-- DOCUMENT EXTRACT start --
A friend will occasionally let you see their answers because you forgot to do the paper last night. A friend will not want you to do their homework for them, let alone their projects.

In my experience with women, there is a definite mental line between "That was a sweet thing to do" and "OK, this is getting a bit creepy". Likewise there's a line between "Aw, he's nice" and "Well, that's this semesters homework tied up - I can have a night in now with my bf".

And forgive my bluntness...



> She asked me for a pen the other day and actually gave it back and she always asks me questions regarding lab/class material in person and through text. Might these be signs, or is it just wishful thinking on my part?


That's your wishful thinking. She asked for a pen, as she needed a pen. She gave it back, as it's the polite thing to do. I used to obsess over things like that, but really... don't. It's unfair to you. She asked you questions because you've already proven yourself knowledgeable on the topic.

I'm not saying she's purely using you. She may view you as a friend. Do you ever text about anything that isn't work? Do you meet up for coffees to chat? If you don't - don't fret. Invite her out for a coffee. If you only talk class, say it'd be fun to chat about non-class stuff for a change - what's she into, bands, etc?
-- DOCUMENT EXTRACT end --
-- PROVIDED MATERIAL start --
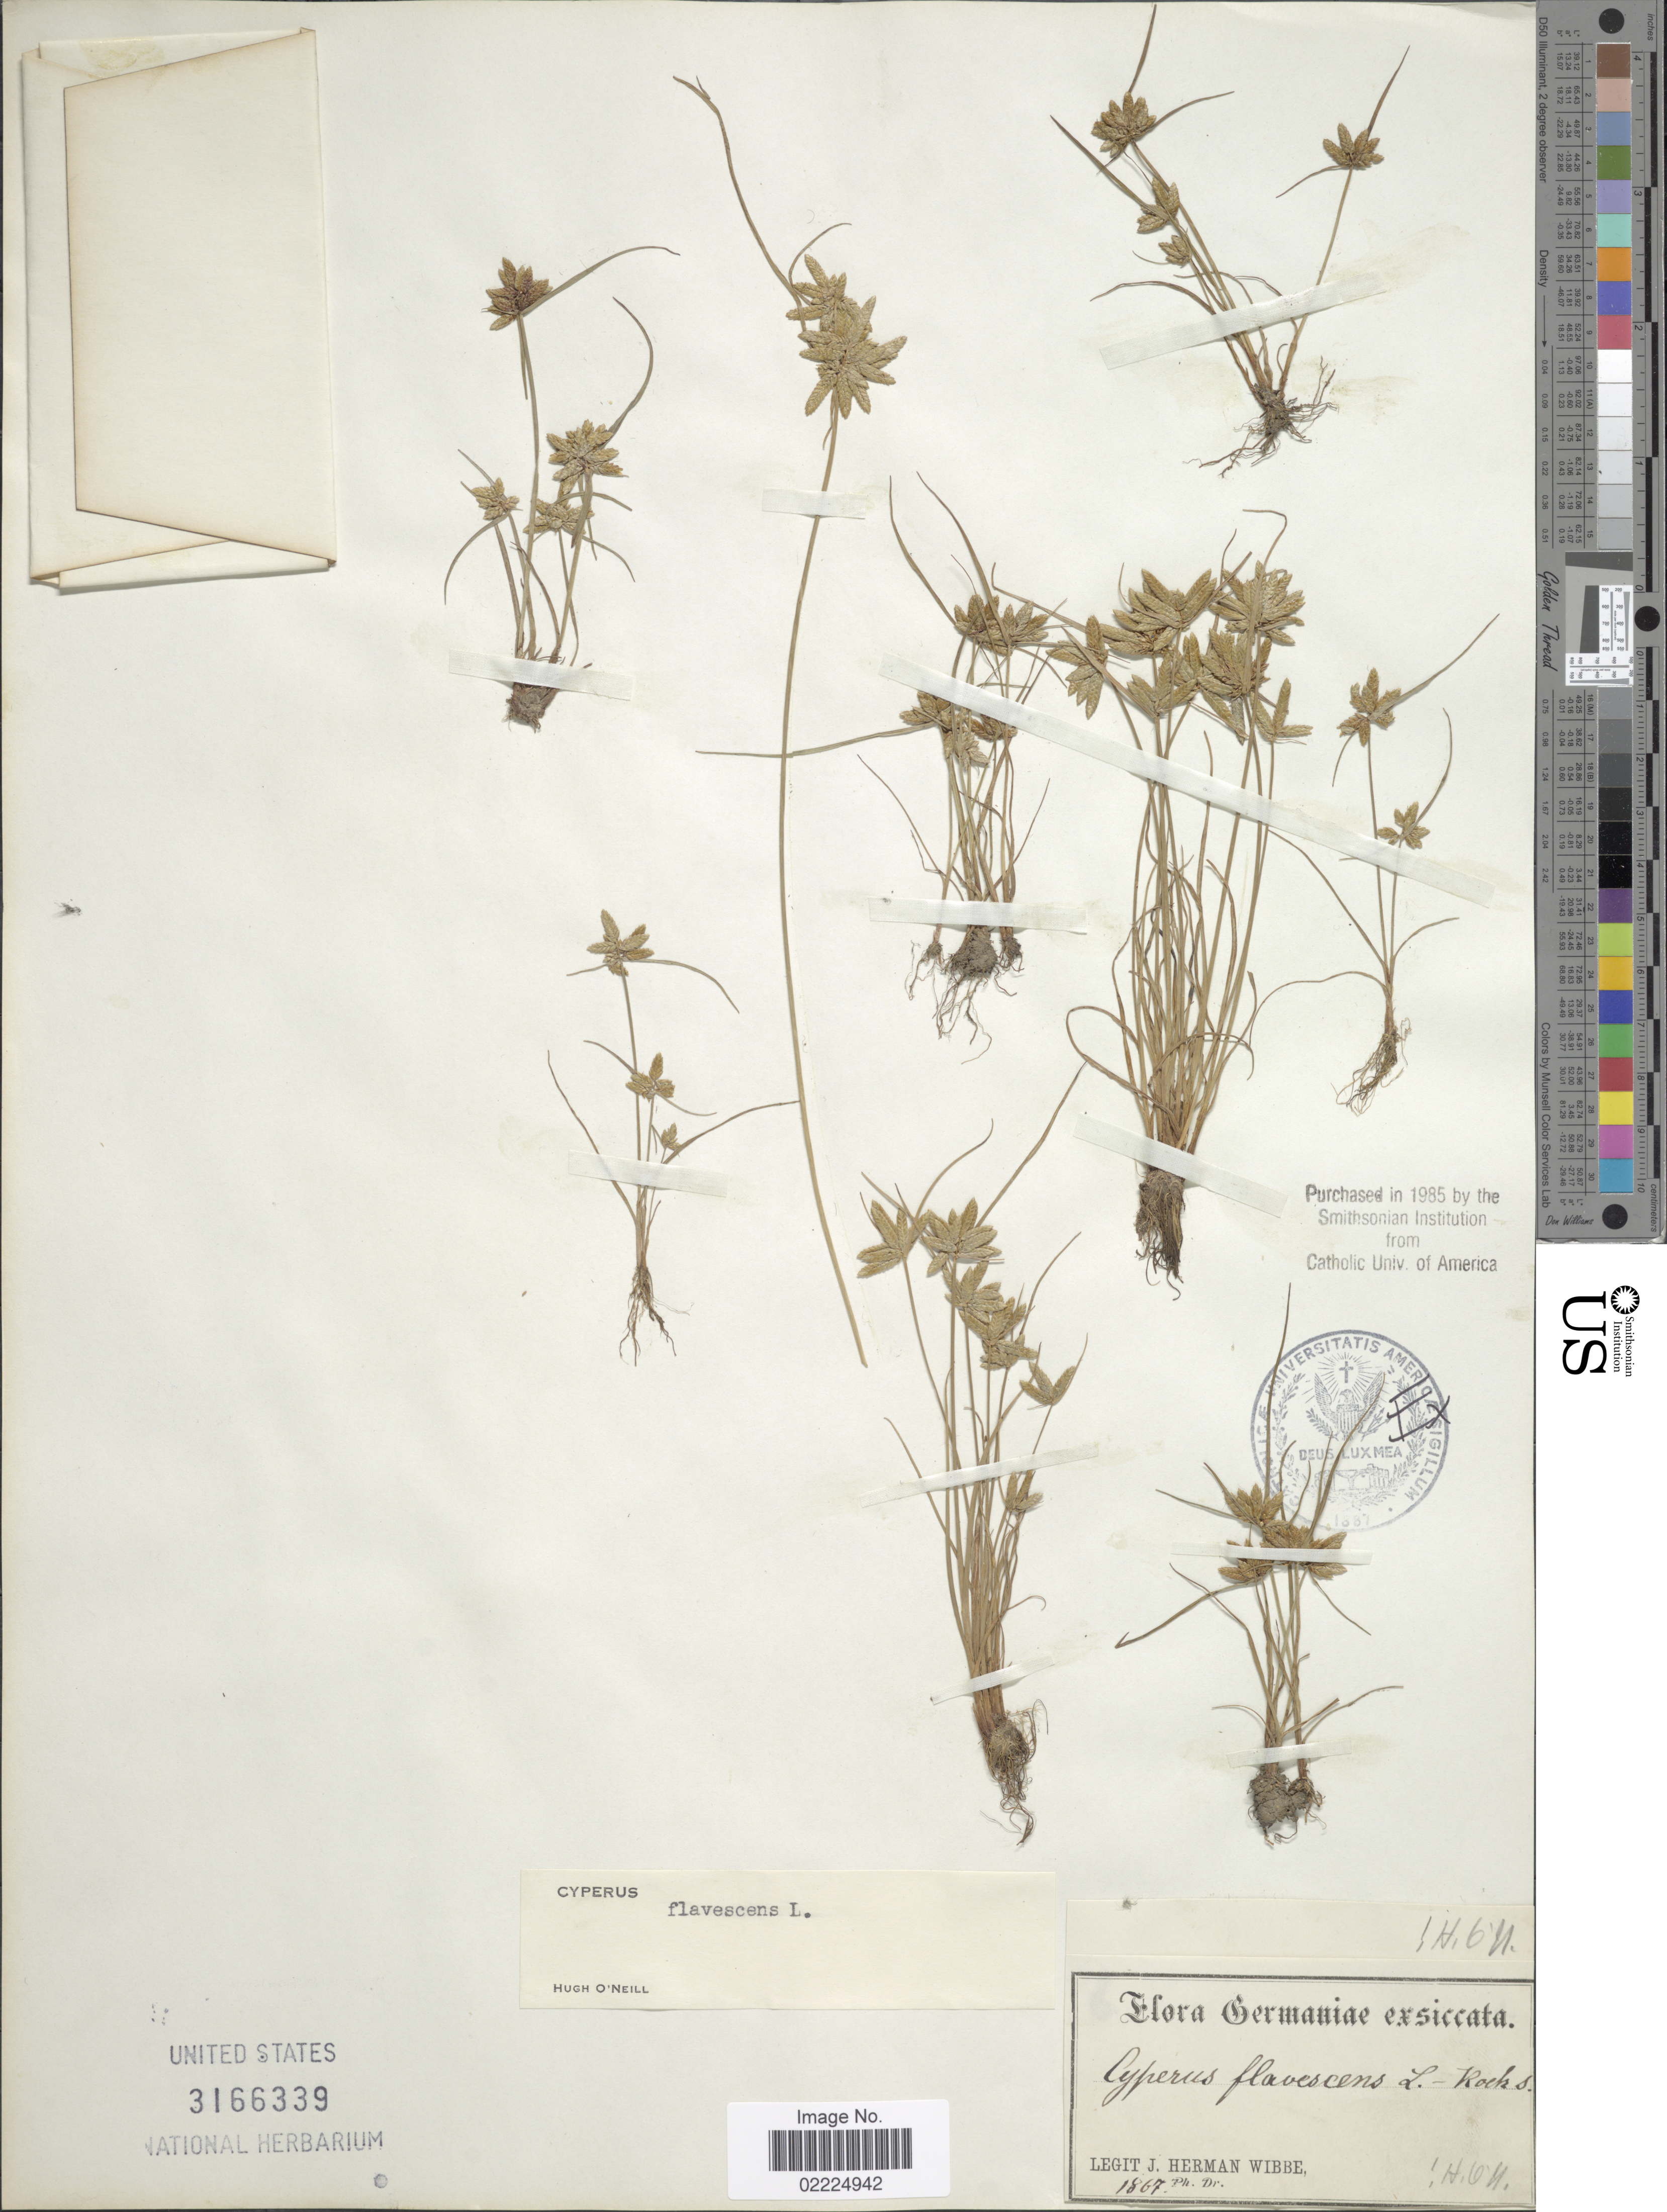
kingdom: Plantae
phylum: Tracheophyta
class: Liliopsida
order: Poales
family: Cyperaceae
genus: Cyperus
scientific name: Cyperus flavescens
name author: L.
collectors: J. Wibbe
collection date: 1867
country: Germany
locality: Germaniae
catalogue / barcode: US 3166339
-- PROVIDED MATERIAL end --
* [TO BE DONE]:
Continue the forum advice about the classmate who borrows a pen and asks for help with lab work, picking up after its final sentence.

* [EXERCISE ANSWER]:
But is she coming on to you? Not from what you're saying.... sorry.

One sec... there's a comic that perfectly defines my messed up thinking previously.

Ok.... if we are at all alike, please, read this, in the spirit it is intended.

http://xkcd.com/513/


----------



## DeeperUnderstanding (May 19, 2007)

I fail to understand how being "too nice" can be a bad thing?

One of the most idiotic things about the human race.


----------



## theseventhkey (Jul 22, 2012)

Learning the words "No" and "**** you" and knowing when to use them might be one of the most empowering things a person can learn in this cruel/snaky world.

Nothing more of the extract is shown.